- **What to do**
Please repeat the listing in its entirety, without any alteration.

- **Data provided**
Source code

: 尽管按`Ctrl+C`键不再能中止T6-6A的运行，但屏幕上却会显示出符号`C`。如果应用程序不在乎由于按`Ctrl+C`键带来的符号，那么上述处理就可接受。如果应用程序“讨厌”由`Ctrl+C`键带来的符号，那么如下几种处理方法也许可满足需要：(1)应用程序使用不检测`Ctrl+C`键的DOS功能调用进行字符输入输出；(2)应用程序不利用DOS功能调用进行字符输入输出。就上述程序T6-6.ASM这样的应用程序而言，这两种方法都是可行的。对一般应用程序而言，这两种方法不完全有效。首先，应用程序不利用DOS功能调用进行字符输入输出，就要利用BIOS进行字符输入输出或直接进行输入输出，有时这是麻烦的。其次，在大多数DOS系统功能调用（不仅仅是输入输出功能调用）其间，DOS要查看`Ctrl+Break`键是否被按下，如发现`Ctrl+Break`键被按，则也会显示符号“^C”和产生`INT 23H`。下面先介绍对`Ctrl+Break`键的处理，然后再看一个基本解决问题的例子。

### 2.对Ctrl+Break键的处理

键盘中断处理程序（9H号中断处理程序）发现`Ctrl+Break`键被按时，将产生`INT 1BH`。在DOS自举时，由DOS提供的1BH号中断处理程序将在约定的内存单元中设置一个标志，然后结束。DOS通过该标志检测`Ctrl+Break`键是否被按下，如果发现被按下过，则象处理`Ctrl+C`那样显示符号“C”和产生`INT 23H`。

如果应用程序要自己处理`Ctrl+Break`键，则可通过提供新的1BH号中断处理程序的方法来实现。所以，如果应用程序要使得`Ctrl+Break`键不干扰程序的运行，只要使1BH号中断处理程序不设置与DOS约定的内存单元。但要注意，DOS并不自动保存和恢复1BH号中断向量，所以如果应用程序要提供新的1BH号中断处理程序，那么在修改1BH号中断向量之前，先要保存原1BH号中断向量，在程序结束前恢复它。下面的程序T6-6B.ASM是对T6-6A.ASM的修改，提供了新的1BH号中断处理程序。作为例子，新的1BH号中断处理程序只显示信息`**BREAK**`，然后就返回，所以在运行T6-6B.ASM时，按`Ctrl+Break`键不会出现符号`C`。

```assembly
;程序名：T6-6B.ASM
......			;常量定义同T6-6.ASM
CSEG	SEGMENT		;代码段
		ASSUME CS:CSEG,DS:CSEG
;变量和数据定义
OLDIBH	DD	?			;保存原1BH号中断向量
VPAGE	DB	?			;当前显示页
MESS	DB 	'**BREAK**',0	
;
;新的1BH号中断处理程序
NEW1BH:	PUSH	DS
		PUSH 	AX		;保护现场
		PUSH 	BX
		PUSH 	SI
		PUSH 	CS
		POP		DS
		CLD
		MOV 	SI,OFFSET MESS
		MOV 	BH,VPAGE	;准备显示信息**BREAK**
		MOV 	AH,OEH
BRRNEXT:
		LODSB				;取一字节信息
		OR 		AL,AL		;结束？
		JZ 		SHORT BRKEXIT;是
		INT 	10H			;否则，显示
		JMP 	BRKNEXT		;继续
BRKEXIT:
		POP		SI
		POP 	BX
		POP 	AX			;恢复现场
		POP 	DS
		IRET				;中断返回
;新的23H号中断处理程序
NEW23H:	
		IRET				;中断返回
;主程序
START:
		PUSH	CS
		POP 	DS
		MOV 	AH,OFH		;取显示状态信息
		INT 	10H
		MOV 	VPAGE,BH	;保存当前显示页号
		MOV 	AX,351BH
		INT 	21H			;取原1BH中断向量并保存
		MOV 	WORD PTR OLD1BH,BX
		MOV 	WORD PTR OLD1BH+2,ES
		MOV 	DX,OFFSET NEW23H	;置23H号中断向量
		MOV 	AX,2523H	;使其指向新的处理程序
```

- **The answer**
Source code

: 尽管按`Ctrl+C`键不再能中止T6-6A的运行，但屏幕上却会显示出符号`C`。如果应用程序不在乎由于按`Ctrl+C`键带来的符号，那么上述处理就可接受。如果应用程序“讨厌”由`Ctrl+C`键带来的符号，那么如下几种处理方法也许可满足需要：(1)应用程序使用不检测`Ctrl+C`键的DOS功能调用进行字符输入输出；(2)应用程序不利用DOS功能调用进行字符输入输出。就上述程序T6-6.ASM这样的应用程序而言，这两种方法都是可行的。对一般应用程序而言，这两种方法不完全有效。首先，应用程序不利用DOS功能调用进行字符输入输出，就要利用BIOS进行字符输入输出或直接进行输入输出，有时这是麻烦的。其次，在大多数DOS系统功能调用（不仅仅是输入输出功能调用）其间，DOS要查看`Ctrl+Break`键是否被按下，如发现`Ctrl+Break`键被按，则也会显示符号“^C”和产生`INT 23H`。下面先介绍对`Ctrl+Break`键的处理，然后再看一个基本解决问题的例子。

### 2.对Ctrl+Break键的处理

键盘中断处理程序（9H号中断处理程序）发现`Ctrl+Break`键被按时，将产生`INT 1BH`。在DOS自举时，由DOS提供的1BH号中断处理程序将在约定的内存单元中设置一个标志，然后结束。DOS通过该标志检测`Ctrl+Break`键是否被按下，如果发现被按下过，则象处理`Ctrl+C`那样显示符号“C”和产生`INT 23H`。

如果应用程序要自己处理`Ctrl+Break`键，则可通过提供新的1BH号中断处理程序的方法来实现。所以，如果应用程序要使得`Ctrl+Break`键不干扰程序的运行，只要使1BH号中断处理程序不设置与DOS约定的内存单元。但要注意，DOS并不自动保存和恢复1BH号中断向量，所以如果应用程序要提供新的1BH号中断处理程序，那么在修改1BH号中断向量之前，先要保存原1BH号中断向量，在程序结束前恢复它。下面的程序T6-6B.ASM是对T6-6A.ASM的修改，提供了新的1BH号中断处理程序。作为例子，新的1BH号中断处理程序只显示信息`**BREAK**`，然后就返回，所以在运行T6-6B.ASM时，按`Ctrl+Break`键不会出现符号`C`。

```assembly
;程序名：T6-6B.ASM
......			;常量定义同T6-6.ASM
CSEG	SEGMENT		;代码段
		ASSUME CS:CSEG,DS:CSEG
;变量和数据定义
OLDIBH	DD	?			;保存原1BH号中断向量
VPAGE	DB	?			;当前显示页
MESS	DB 	'**BREAK**',0	
;
;新的1BH号中断处理程序
NEW1BH:	PUSH	DS
		PUSH 	AX		;保护现场
		PUSH 	BX
		PUSH 	SI
		PUSH 	CS
		POP		DS
		CLD
		MOV 	SI,OFFSET MESS
		MOV 	BH,VPAGE	;准备显示信息**BREAK**
		MOV 	AH,OEH
BRRNEXT:
		LODSB				;取一字节信息
		OR 		AL,AL		;结束？
		JZ 		SHORT BRKEXIT;是
		INT 	10H			;否则，显示
		JMP 	BRKNEXT		;继续
BRKEXIT:
		POP		SI
		POP 	BX
		POP 	AX			;恢复现场
		POP 	DS
		IRET				;中断返回
;新的23H号中断处理程序
NEW23H:	
		IRET				;中断返回
;主程序
START:
		PUSH	CS
		POP 	DS
		MOV 	AH,OFH		;取显示状态信息
		INT 	10H
		MOV 	VPAGE,BH	;保存当前显示页号
		MOV 	AX,351BH
		INT 	21H			;取原1BH中断向量并保存
		MOV 	WORD PTR OLD1BH,BX
		MOV 	WORD PTR OLD1BH+2,ES
		MOV 	DX,OFFSET NEW23H	;置23H号中断向量
		MOV 	AX,2523H	;使其指向新的处理程序
```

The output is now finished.